# [Problem description]
Copy the passage of the Lightning Network article from "And they’re not" to "for prime time.", word for word.

┌─ Document section

Fake money is boring.
At least, that’s the contention of many micropayment enthusiasts, whose impatience for the Lightning Network has led to an influx of real bitcoin being transacted over the network, even though developers caution people against doing so since it’s still in the testing phase.
“The testnet just doesn’t have the same adrenaline rush,” representatives of VPN service TorGuard told CoinDesk, after announcing it would be accepting Lightning payments.
And they’re not the only ones – Blockstream launched a Lightning-only merchandise store using its own Lightning implementation, c-lightning, and a Lightning main net explorer suggests more than $33,000 in bitcoin has been transacted via Lightning Networks.
The excitement is not hard to explain – the off-chain technology promises near-instant transaction speeds with vastly reduced fees – and many enthusiasts believe using the network on the bitcoin mainnet, as opposed to on the testnet, will speed up the time it takes to get the Lightning Network ready for prime time.
“I think it’s time for [Lightning Network] to go live, even if still buggy. But this is the best way to harden it,” one Twitter user wrote.
In spite of persistent warnings, though, mainnet implementations of Lightning already have over 205 nodes and 548 channels, at press time, with no sign of stalling.
Yet, what this momentum is slowing, according to developers, is the rate at which Lightning will be safe to use on the bitcoin mainnet.
As Pierre-Marie Padiou, who develops Lightning at ACINQ, told CoinDesk:
“Recently we have seen more and more users configuring their software for mainnet, some thinking that this will make Lightning Network deployment happen faster somehow.”
Distracting the devs
But that’s just not the case.
In a recent interview, CEO of Lightning Labs, Elizabeth Stark, approximated the developer count on the Lightning Network to be as low as ten individuals – a factor which as detailed by CoinDesk could be slowing down the release of the tech. Perhaps due to this shortage, Lightning Labs has appealed to users to stop sending money over the system, stating that, “It has become an unnecessary distraction for our devs.”
“A lot of people want to get on mainnet and it’s hard to tell them that it’s not quite ready and that they should test on testnet,” said Alex Bosworth, a Lightning developer. “I wouldn’t recommend using mainnet unless you are explicitly testing and fully know what you are doing.”
According to Bosworth, who runs two of his own mainnet nodes, one major problem Lightning developers could run into as they move to release a mainnet implementation is needing to be backwards-compatible, so that the upcoming release would interoperate with the current prototypes being developed.
If the nascent mainnet continues to mature – it has doubled in node count in the past 72 hours – it could “reduce the speed of development,” as devs would “have to worry about keeping backwards compatibility with previous versions,” Bosworth said.

└─
┌─ Study material

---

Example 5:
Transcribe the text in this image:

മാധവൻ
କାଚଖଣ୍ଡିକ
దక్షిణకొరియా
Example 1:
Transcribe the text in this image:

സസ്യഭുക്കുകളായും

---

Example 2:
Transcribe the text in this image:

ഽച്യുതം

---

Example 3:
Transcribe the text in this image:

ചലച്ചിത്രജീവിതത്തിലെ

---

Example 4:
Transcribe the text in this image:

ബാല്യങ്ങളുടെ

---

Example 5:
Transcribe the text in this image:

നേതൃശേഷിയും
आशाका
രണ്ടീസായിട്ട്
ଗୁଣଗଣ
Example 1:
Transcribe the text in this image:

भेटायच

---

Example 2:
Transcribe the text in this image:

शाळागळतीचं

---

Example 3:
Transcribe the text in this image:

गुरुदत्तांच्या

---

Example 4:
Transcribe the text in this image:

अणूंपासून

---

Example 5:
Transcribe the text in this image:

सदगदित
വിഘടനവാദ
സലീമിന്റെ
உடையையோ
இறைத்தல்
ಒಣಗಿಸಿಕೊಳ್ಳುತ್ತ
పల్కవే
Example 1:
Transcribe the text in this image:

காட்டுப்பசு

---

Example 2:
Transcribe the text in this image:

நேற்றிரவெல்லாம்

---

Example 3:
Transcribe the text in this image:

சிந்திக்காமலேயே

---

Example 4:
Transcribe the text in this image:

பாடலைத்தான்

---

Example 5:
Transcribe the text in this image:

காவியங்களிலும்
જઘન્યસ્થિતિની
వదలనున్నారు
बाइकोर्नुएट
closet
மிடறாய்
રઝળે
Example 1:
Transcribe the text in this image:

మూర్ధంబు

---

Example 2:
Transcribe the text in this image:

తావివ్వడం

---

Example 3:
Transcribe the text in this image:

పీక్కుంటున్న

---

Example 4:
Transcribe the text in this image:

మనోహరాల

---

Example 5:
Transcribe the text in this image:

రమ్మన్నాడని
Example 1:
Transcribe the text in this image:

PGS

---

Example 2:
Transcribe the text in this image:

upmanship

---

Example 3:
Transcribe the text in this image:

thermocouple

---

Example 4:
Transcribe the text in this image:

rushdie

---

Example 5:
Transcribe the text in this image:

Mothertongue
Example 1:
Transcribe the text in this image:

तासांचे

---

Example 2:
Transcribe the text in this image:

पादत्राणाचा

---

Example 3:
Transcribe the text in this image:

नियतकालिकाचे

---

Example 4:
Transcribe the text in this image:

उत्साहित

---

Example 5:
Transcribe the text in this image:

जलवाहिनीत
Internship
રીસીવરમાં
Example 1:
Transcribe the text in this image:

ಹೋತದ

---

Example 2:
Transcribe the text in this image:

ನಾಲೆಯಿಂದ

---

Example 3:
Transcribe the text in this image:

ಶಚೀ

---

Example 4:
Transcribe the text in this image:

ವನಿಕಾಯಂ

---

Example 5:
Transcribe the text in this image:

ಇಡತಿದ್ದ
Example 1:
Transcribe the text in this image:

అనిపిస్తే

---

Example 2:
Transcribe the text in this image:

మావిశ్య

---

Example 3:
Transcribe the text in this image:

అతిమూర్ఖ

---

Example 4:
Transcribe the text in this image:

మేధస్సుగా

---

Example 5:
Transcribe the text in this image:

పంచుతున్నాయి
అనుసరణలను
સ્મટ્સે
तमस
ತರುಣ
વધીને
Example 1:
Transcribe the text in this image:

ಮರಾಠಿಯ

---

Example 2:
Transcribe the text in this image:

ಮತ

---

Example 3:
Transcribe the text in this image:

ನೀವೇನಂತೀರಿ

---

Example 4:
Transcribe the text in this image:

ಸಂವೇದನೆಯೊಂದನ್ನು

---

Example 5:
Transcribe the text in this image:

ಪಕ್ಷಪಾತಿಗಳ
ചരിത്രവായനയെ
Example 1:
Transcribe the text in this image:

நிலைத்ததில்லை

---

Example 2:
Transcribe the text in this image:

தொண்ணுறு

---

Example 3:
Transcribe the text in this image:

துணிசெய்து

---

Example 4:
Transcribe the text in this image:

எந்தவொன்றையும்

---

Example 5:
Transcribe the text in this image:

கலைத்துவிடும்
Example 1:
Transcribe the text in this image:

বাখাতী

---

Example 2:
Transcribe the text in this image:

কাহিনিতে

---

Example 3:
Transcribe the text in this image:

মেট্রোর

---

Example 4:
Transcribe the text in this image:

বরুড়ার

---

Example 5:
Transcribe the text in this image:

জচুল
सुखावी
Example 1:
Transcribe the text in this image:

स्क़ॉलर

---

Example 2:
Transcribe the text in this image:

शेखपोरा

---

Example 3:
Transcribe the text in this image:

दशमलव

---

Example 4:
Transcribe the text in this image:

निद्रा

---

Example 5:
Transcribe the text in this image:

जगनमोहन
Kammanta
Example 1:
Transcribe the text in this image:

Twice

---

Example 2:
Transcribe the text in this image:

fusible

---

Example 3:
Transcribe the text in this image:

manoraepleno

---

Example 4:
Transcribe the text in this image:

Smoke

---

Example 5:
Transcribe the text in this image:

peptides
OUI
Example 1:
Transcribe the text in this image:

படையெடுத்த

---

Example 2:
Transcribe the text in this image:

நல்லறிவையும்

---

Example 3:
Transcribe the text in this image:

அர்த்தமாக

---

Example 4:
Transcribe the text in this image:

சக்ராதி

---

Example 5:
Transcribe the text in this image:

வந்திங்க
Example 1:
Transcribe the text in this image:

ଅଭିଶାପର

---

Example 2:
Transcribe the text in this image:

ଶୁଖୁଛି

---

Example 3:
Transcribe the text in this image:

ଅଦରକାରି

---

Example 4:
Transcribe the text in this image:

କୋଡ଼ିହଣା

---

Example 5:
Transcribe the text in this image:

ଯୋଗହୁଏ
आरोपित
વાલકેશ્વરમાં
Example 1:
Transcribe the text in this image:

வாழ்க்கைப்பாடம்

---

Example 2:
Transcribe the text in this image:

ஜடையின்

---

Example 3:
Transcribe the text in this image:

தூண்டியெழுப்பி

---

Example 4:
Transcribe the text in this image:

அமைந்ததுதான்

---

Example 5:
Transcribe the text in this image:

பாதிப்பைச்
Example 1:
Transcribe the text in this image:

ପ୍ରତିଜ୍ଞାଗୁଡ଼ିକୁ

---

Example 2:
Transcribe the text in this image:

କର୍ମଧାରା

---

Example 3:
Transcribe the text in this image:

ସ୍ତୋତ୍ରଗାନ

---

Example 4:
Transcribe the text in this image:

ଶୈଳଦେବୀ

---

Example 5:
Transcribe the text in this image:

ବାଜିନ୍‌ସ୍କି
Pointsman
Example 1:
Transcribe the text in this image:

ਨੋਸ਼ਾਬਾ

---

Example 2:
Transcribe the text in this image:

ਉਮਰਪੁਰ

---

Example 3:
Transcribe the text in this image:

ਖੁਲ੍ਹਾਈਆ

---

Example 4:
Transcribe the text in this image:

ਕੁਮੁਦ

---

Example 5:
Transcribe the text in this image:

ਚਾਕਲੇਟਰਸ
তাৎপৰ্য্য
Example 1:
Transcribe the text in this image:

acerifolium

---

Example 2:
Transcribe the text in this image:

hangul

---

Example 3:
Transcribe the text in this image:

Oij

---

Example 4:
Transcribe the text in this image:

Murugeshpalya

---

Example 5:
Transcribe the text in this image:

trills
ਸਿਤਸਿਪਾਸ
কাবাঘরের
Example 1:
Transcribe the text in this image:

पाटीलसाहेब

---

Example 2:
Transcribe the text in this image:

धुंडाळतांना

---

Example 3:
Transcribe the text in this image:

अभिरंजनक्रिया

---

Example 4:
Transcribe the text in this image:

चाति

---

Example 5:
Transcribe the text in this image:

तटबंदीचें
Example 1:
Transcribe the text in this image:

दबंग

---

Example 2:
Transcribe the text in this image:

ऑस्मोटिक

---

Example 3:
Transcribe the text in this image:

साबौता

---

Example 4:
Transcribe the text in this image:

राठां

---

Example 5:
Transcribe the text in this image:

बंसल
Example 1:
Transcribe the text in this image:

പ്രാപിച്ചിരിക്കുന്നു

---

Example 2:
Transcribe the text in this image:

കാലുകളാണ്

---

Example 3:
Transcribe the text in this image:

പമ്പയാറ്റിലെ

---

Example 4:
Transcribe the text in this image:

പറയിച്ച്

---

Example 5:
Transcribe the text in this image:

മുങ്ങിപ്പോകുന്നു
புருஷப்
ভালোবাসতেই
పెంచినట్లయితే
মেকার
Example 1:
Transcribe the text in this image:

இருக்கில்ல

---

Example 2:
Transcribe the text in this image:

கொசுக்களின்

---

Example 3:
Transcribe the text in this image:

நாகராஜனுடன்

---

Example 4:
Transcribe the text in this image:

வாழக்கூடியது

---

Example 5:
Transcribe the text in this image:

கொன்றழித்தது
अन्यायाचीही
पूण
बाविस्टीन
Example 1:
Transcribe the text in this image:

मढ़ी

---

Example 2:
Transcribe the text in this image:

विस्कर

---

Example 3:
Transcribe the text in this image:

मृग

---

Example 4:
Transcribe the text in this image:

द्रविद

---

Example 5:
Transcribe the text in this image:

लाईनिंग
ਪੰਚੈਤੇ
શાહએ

└─

# [Answer section]
And they’re not the only ones – Blockstream launched a Lightning-only merchandise store using its own Lightning implementation, c-lightning, and a Lightning main net explorer suggests more than $33,000 in bitcoin has been transacted via Lightning Networks.
The excitement is not hard to explain – the off-chain technology promises near-instant transaction speeds with vastly reduced fees – and many enthusiasts believe using the network on the bitcoin mainnet, as opposed to on the testnet, will speed up the time it takes to get the Lightning Network ready for prime time.